Synergy announces strong interim results ended 31 December 2011
Synergy Income Fund has registered a profit of more than R17.2 million for the six month period ended 31 December 2011.
Synergy Income Fund, a specialised retail property fund focused on mid-sized community and regional shopping centres, listed on the Johannesburg Stock Exchange on 14 December last year. The Fund took ownership of the initial portfolio of four properties during October and December 2011. These acquisitions resulted in a fair value gain of R32.1 million representing a 9.58% premium to the acquisition cost.
The Fund has separately listed A- and B-linked units, each offering investors a different risk and reward profile. The A-linked units have a preferential entitlement to distributions, with an initial one-year forward distribution yield of 9.4% and annual distributions that escalate at 5% until 30 June 2017 and thereafter at the lower of 5% and CPI. The remaining distributable income, after the payment of distributions to A-linked unit holders, accrues to B-linked unitholders.
Prior to the listing, Synergy declared a distribution of 9.3 cents per B linked unit to the holders of the 60 million linked units in issue. At 31 December 2011 there were 24.9 million A linked units and 73.1 million B linked units in issue. The distribution for the second half of the financial year ending June 2012 will be paid out together with the amount accrued for the 18 days post listing to the end of December 2011.
Synergy continues to focus its acquisition strategy on the high-growth low-LSM sector of the consumer market, an area that independent research has shown to offer strong growth prospects. ‘We are well advanced with the establishment of our specialised retail portfolio,’ explains CEO William Brooks. ‘As at 31 December we had four properties in the portfolio, another property transferred in February this year and we currently have a further nine properties in various stages of transfer into the Fund. Two of these, Setsing Crescent in the Free State and Gugulethu Square in Cape Town, were announced in the past week for a total purchase consideration of R530 million. These acquisitions will increase our gross lettable area to more than 176 800m2 and bring the combined value of our portfolio to over R1.7 billion, further strengthening our specialised retail offering in the listed property sector.’
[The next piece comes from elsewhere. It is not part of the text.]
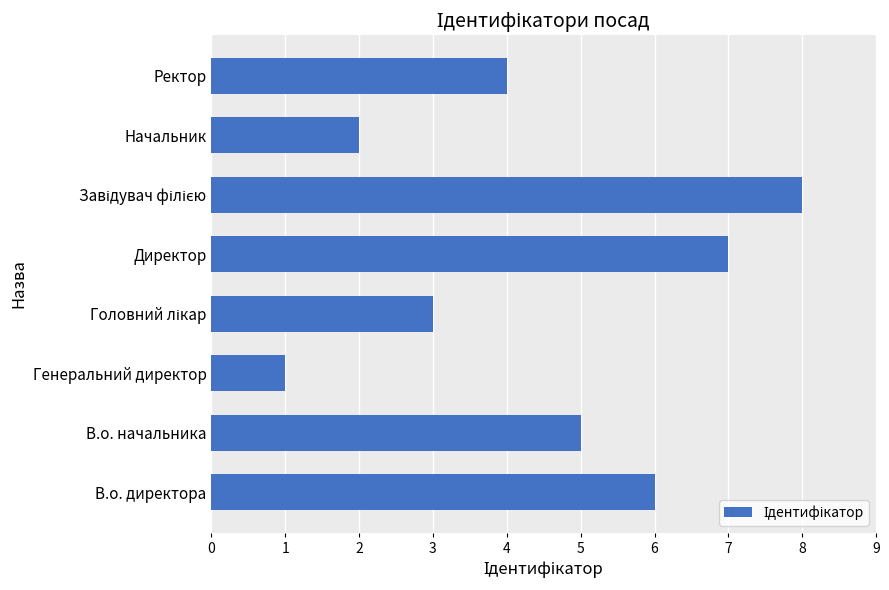

What is the maximum value shown in the chart?

8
‘I am very pleased with our progress to date,’ said Brooks. ‘Operating performance of the initial portfolio of five properties is in line with expectations and the nine properties coming into the portfolio are all located in high-growth lower LSM nodes. We have bolstered our operational team with the addition of some experienced management with considerable retail property experience and our property management partnership with Spire is producing positive results. Our focus in the short term is to effect the successful transfer of the acquisition pipeline and deliver investor value through ensuring strong operational strategies and controls. We continue to also focus our attention on value-enhancing growth opportunities presented in the lower-LSM retail space.’